Visto-me rápido. Acabo e tu ainda estás a arrumar coisas, eu fiz a minha mala no dia anterior. Saio do quarto, agarro-te a mão. Olho-te nos olhos, tens medo. Eu também. Se calhar estou-me a ver a mim mesmo. Se calhar isso é estúpido. Se calhar ninguém vê nada nos olhos. Não sei. Tenho de acordar.
Dou a chave do quarto a um senhor de barba por fazer que lava o chão do corredor. Por entre papel de parede antigo e lâmpadas que imitam velas caminhamos, descemos escadas, viramos em esquinas. Tudo parece mais longo. À porta está um polícia que que põe a mão no vidro da porta à procura. E um senhor, o teu pai. Tu assustas-te. Escondes a cabeça no meu peito por segundos, susurro-te algo. Não sei o quê. Mas afastamo-nos.

Eles entram.
Nós corremos.
Escondemo-nos num quarto. Fecho a porta por dentro e oiço gente que bate.
-Júlia? Júlia estás aí? Abre a porta querida.
Eu respondo-lhe.
-Um dia vocês vão sufocar.
Ambos olhamos para a porta, de mão dadas.
-Um dia vocês vão sufocar.
e eu abraço-te digo-te que te amo. Passo-te a mão pelas costas até às ancas. Sobe pelos seios até aos lábios. Olhamos pela janela, ainda é alto. Eu tenho medo. Agora já não te consigo ver. Digo-te
-Julia.
-Romeu.
Saltamos. Terminas deitada na estrada. Eu a teu lado. Um carro pára. Pessoas aproximam-se. O teu corpo está torcido. Ossos quebrados e gostava de ainda te poder passar a mão pelo corpo. Digo-te
-Acorda.
-Acorda.
-Acorda.

domingo, 1 de fevereiro de 2009

Pretty Mary K

Mary K, bonita, passeia pela praia. Os seus cabelos encontram-se espalhados pelo vento. Espalhados entre o vento. E ela sorri. A saia é o verão, é o sol nela, aquele verde transparente com flores amarelas, o decote aberto que adivinha o bikini. E tudo é feliz.

Menti.

Mary K, bonita inevitavelmente, não passeia. Um barco velho de musgo onde a água costuma tocar, um azul que já foi e agora é outra coisa, é quase só madeira molhada. Uma luz intermitente imana da janela e Mary K, bonita, desce do barco para o pontão. Está noite, o luar brilha-lhe na cara. Na humidade do seu corpo que não passou pela água mas sim por outro homem. Um marinheiro sem barba, pescador de cabelos emaranhados. Talvez outro que eu não consiga ver daqui. Mas um, pelo menos, e Mary K, húmidos no luar. Bonita, recebe uma nota na meia de algodão. Ninguém é feliz. Eu não sou. E vejo-te, na escuridão. Tu no pontão, eu na baía. Vejo a tua cara, de cabelos que não esvoaçam e a tua cara não é verdade. Duvido dela.
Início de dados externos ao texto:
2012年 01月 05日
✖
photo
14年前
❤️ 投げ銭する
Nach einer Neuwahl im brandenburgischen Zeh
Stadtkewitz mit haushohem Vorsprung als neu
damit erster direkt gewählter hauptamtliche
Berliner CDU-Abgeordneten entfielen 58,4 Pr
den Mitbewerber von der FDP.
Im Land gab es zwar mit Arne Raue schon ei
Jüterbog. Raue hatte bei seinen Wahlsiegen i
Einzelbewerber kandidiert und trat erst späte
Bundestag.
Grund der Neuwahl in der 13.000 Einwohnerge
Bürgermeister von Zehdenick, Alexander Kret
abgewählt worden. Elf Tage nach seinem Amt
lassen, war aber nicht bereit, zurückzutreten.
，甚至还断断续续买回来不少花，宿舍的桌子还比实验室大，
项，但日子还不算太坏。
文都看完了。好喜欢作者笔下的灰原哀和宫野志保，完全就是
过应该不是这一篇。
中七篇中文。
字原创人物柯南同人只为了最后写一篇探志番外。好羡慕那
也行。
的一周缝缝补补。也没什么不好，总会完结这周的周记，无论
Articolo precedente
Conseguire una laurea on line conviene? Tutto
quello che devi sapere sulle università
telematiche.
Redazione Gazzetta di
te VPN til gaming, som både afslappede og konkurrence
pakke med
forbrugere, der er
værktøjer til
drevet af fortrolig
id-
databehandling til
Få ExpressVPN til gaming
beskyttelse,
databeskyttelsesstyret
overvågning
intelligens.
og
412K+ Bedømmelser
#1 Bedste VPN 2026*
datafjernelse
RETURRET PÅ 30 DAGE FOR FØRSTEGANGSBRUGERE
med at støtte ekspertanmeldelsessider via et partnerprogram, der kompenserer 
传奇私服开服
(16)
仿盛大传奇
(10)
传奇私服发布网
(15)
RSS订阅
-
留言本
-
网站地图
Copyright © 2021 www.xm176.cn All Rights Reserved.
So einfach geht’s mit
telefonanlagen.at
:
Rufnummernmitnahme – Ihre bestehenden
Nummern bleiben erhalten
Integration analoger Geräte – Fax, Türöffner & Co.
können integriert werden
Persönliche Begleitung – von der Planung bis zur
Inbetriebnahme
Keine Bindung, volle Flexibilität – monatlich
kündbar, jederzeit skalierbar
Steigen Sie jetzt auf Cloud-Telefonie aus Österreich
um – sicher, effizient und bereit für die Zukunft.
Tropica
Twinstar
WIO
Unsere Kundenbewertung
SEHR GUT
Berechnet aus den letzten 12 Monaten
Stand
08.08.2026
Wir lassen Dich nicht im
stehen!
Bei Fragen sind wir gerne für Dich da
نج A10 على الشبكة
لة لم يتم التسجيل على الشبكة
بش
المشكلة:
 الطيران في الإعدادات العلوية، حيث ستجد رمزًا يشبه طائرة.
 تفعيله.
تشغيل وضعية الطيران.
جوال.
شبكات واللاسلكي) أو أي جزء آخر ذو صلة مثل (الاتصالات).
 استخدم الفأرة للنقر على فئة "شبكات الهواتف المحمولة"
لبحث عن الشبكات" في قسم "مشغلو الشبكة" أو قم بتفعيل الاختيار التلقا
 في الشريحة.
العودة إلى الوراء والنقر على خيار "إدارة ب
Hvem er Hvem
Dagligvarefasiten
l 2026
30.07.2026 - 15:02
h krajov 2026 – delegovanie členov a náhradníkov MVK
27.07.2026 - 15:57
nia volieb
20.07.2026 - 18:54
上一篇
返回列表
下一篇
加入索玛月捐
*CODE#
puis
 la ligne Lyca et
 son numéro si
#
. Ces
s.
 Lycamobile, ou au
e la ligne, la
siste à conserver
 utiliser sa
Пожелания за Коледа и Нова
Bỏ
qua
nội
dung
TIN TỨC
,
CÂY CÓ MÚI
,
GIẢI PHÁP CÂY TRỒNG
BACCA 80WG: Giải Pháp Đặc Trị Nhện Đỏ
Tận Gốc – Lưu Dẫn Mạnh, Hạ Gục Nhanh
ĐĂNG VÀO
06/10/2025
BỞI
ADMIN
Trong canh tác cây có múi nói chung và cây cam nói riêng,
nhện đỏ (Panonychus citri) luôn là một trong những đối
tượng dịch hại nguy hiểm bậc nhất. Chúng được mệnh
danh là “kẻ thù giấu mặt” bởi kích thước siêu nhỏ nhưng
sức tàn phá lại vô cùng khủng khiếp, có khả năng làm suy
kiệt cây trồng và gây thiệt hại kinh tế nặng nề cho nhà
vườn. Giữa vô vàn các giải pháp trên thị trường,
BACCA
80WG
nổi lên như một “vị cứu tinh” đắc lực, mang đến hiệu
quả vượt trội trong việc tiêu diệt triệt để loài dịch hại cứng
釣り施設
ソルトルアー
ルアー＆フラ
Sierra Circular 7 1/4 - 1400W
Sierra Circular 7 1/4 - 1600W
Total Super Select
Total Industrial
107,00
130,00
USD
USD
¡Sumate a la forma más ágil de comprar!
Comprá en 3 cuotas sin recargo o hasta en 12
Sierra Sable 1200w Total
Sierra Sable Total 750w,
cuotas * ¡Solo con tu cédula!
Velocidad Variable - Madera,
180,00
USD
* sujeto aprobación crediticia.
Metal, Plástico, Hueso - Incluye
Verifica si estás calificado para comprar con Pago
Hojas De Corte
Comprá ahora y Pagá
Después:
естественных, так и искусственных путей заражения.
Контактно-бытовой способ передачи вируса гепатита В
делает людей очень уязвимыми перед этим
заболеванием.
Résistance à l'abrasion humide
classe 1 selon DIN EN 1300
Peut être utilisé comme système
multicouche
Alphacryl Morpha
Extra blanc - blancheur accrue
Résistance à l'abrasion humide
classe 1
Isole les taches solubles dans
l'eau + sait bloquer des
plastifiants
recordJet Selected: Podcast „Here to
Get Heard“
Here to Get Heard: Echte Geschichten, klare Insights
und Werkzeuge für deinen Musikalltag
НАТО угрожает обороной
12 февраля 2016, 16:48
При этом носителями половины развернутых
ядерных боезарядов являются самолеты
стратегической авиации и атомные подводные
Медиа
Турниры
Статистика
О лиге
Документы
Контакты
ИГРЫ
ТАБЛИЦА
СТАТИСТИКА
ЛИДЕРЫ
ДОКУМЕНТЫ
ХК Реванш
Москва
Se fosse não estavas ali, entretendo marinheiros e talvez a ser entretida. Estavas ao pé de mim como dizias. A tua cara mentiu-me e eu não sei se isso é possível. Se calhar esqueceste-te.

Tu no pontão, eu na baía. Sigo-te com o meu olhar aguado. A lua está no mar e reflecte-se em ti e em mim e tu vês-me. Encontras-me, parado na praia.

Assustada, assustado, mentirosa, louco. Viciado. Viciado em ti.

Eu, um marinheiro sem cabelos desgrenhados e de barba por fazer. Vestido de azul, só porque sim, honesto. Um dia era eu num barco como aquele. Num luar em que a tua cara não era um reflexo ou eu não notava. A luz era minha e estavas húmida por mim. Era só eu contigo.

Cara de menina, os meus gemidos, mordes o lábio levemente, eu a amar-te, tu a seres paga para isso.

Talvez.

Tenho medo de pensar que sim. Mas nesse dia a nota que tinhas na meia era minha.

Olhas para mim. Acenas-me, sorris.
Passeio pela praia e a lua acompanha-me e tu és a lua, Pretty Mary K.